Aim of the exercise: Copy out the records word for word, beginning with the line that contains "collectors: E. Asplund" and continuing through the end of the records.

Data provided:
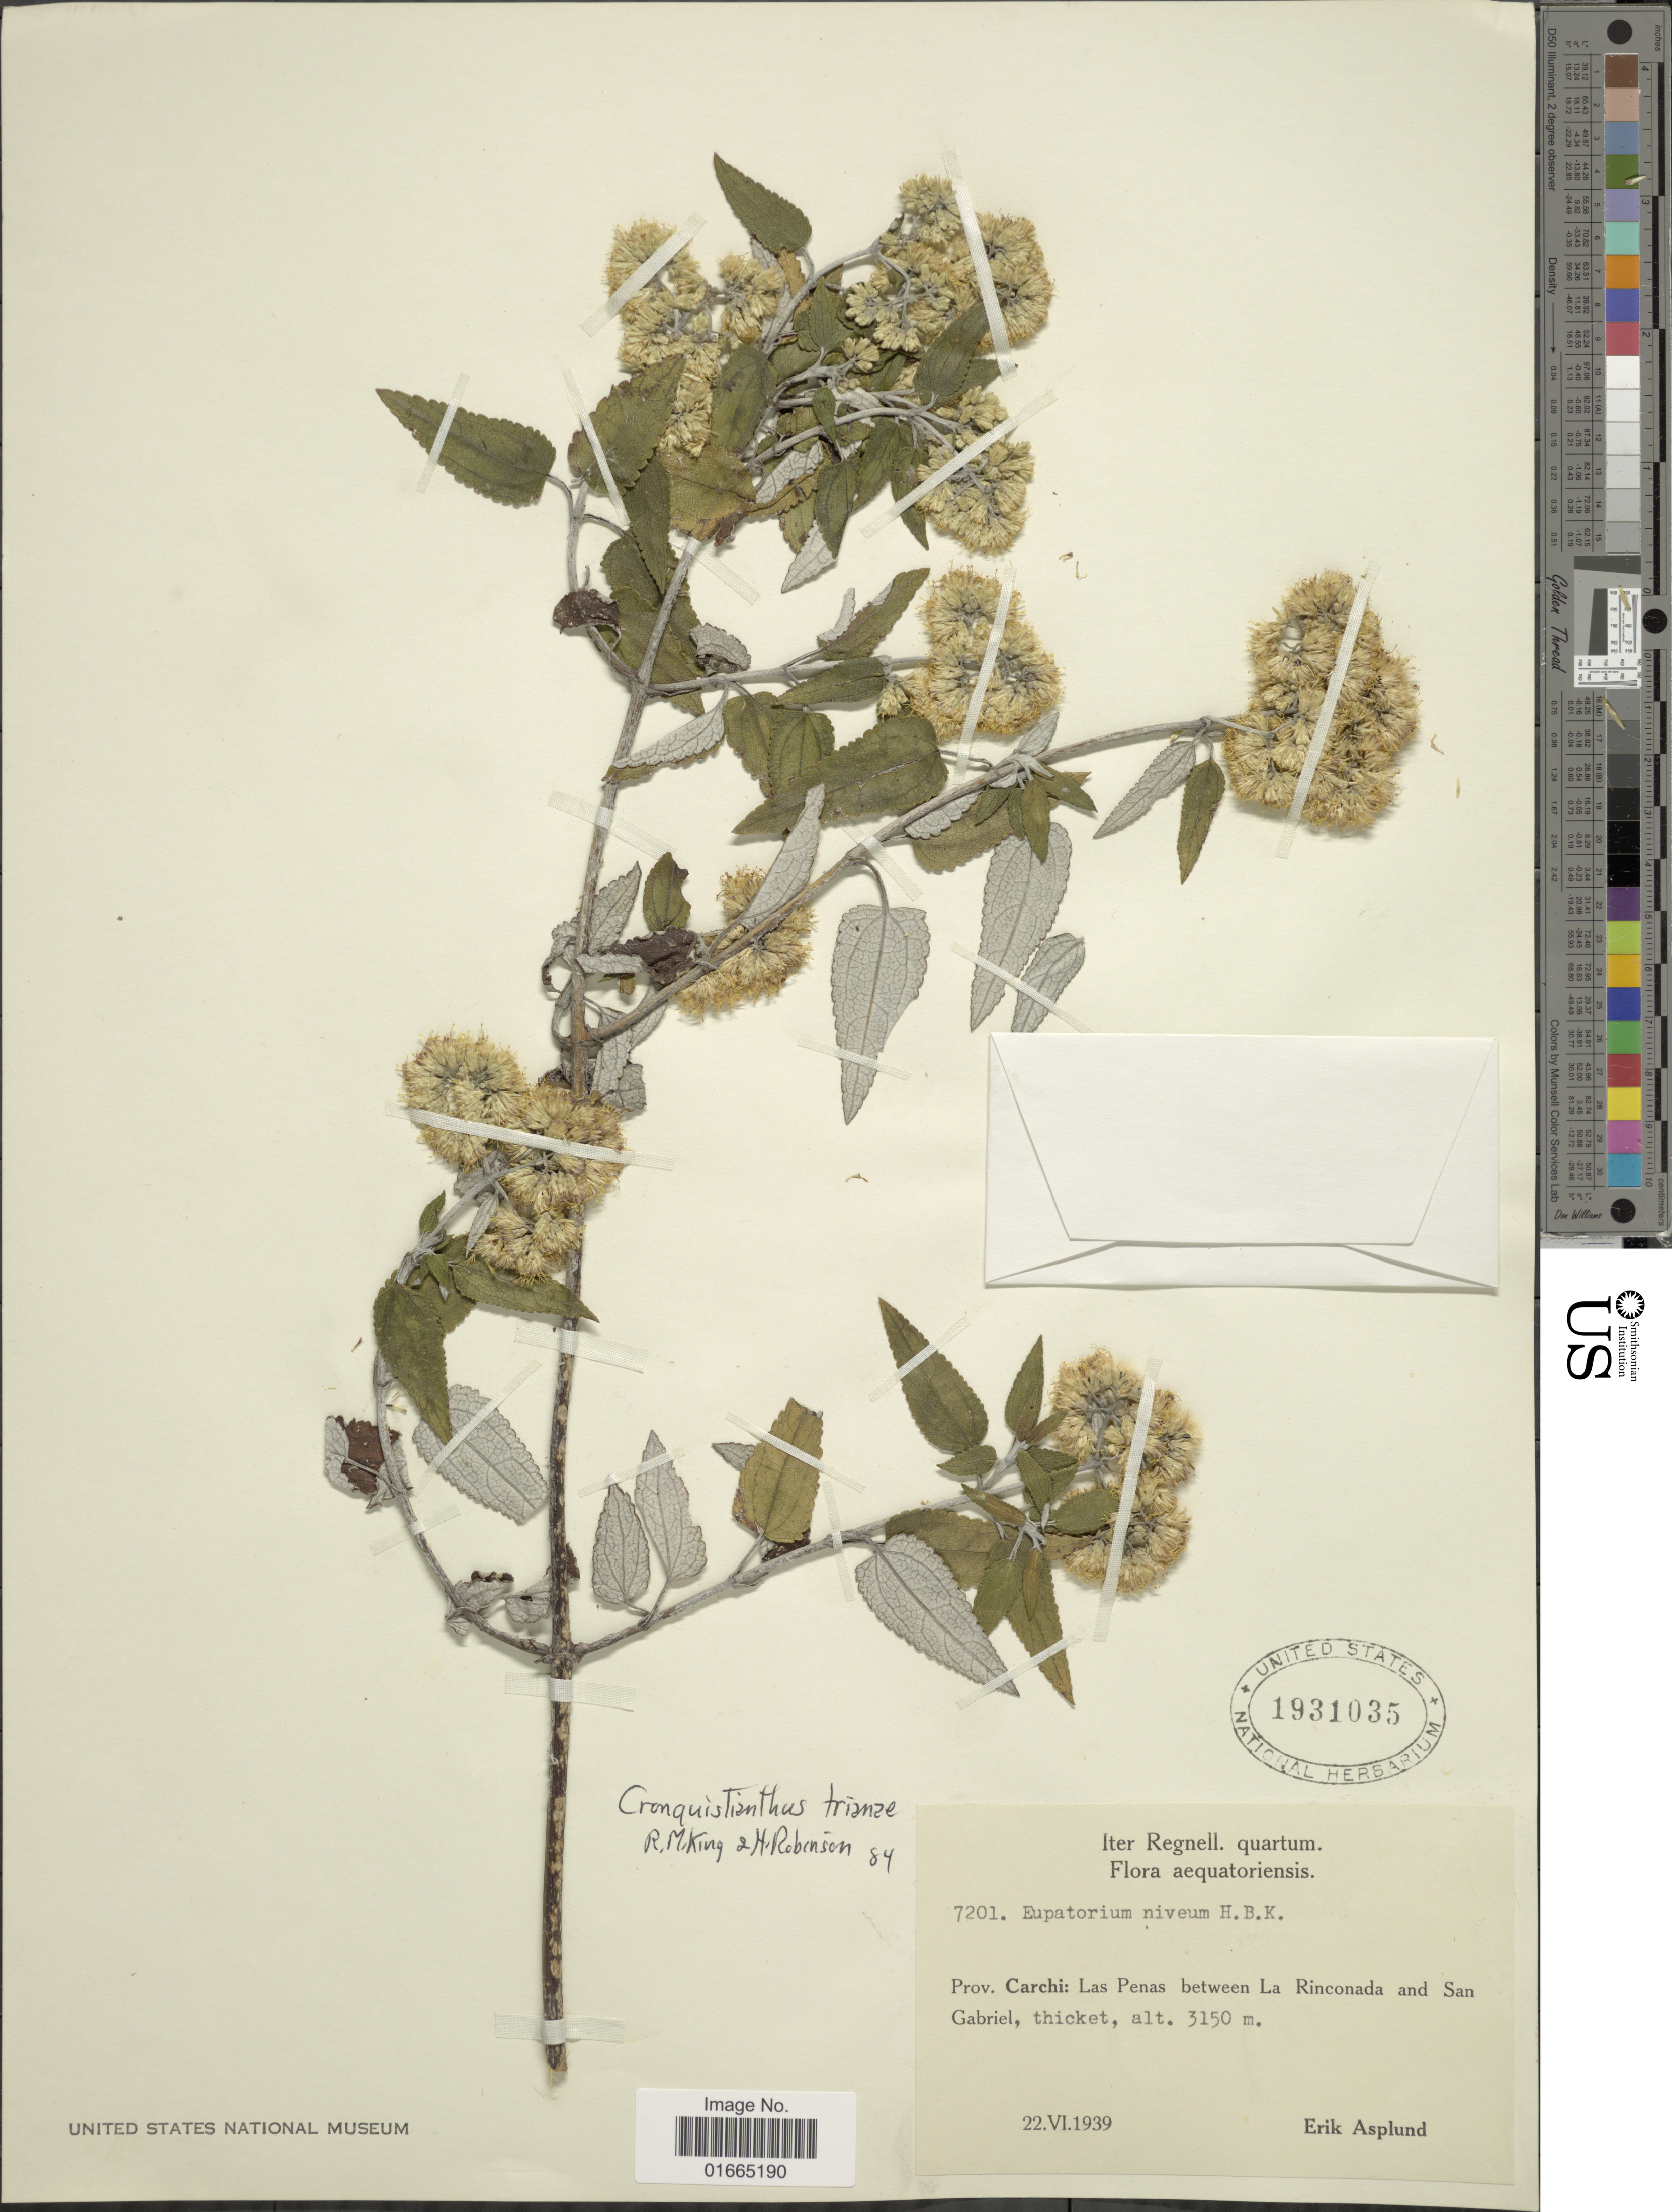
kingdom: Plantae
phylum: Tracheophyta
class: Magnoliopsida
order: Asterales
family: Asteraceae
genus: Cronquistianthus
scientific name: Cronquistianthus trianae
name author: R.M. King & H. Rob.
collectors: E. Asplund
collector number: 7201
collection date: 1939-06-22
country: Ecuador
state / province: Carchi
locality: Prov. Carchi: Las Penas between La Rinconada and San Gabriel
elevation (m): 3150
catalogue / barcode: US 1931035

The solution:
collectors: E. Asplund
collector number: 7201
collection date: 1939-06-22
country: Ecuador
state / province: Carchi
locality: Prov. Carchi: Las Penas between La Rinconada and San Gabriel
elevation (m): 3150
catalogue / barcode: US 1931035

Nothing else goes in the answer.